Publications & scientific meetings:

  • Structural basis for assembly and function of the Nup82 complex in the nuclear pore scaffold (2015) Gaik M, Flemming D, von Appen A, Kastritis P, Mucke N, Fischer J, Stelter P, Ori A, Bui K H, Bassler J, Barbar E, Beck M, Hurt E. The Journal of Cell Biology (JCB), 2015 Feb 2; 208 (3): p.283-297.
  • Inhibition of autophagy by 3-methyladenine potentiates sulforaphaneinduced cell death of human neuroblastoma BE(2)-C cell line. (2015) Horwacik, I*, Gaik, M*, Durbas, M, Boratyn, E, Zając, G, Szychowska, K, Szczodrak, M, Kołoczek, H, Rokita, H. Molecular Medicine Reports (Mol. Med.

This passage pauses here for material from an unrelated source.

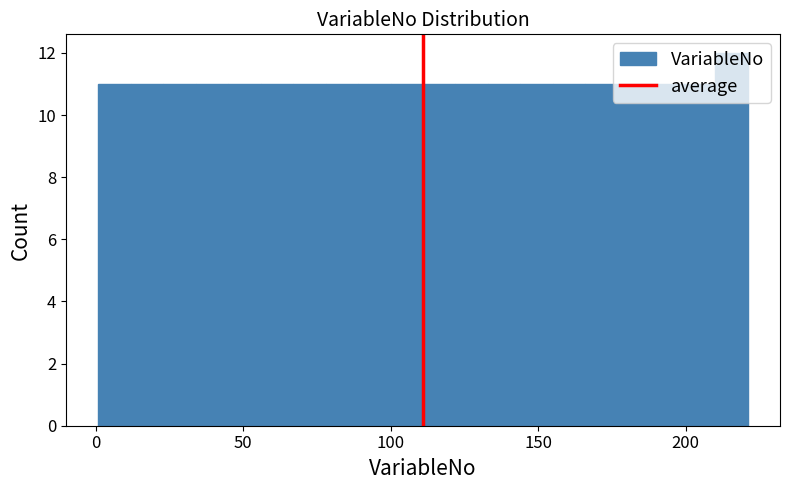

Read against the x-axis, roughly where is the centre of the tallest bar?

215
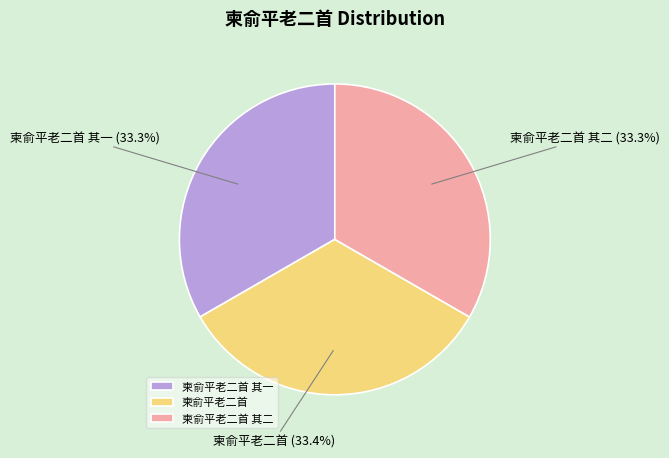

What percentage is the 柬俞平老二首 slice, to the nearest percent?

33%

Rep.), 2015 Jul; 12(1): p.535-542.
  • Monitoring Spatiotemporal Biogenesis of Macromolecular Assemblies by Pulse-Chase Epitope Labeling. (2012) Stelter P, Kunze R, Radwan M, Thomson E, Thierbach K, Thoms M, Hurt E., Molecular Cell (Mol Cell), 47,(5), p. 788-796.
  • 2011 Poster presentation at the SFB638 grant proposal symposium, Heidelberg, Germany
  • 2012 Poster presentation at the Annual Meeting of Hartmut Hoffmann-Berling International Graduate School of Molecular and Cellular Biology (HBIGS), Heidelberg, Germany
  • 2012 Oral presentation entitled "A translation-controllable pulse-chase method to study ribosome biogenesis and nuclear pore complex assembly in vivo" at the International Spring Meeting SFB 638, GRK 1188, Bad Hindelang, Germany

 

 

 

 

 

 

 

 

 

Anna Salerno-Kochan - PhD student

In 2016 she obtained master degree in Biochemistry at the Jagiellonian University in Krakow. During her master studies, she was involved in the project addressing molecular mechanisms of schizophrenia in the Institute Pharmacology Polish Academy of Science. Currently, she is investigating the role of RNA-binding proteins in the processes of stem cells maintenance and differentiation. The willingness to work in this particular lab comes from the strong belief that structural insights into protein interactions with molecular partners are essential for understanding of the physiological and pathological events taking place in cells.

 

 

 

 

 

 

 

 

 

 

 

 

Anna Kościelniak – technical assistant

She has joined Max Planck Research Group recently. In this project she will be working on eukaryotic protein expression system.

This project has received funding from the European Union’s Horizon 2020 research and innovation programme under the Marie Skłodowska-Curie grant agreement No. 665778.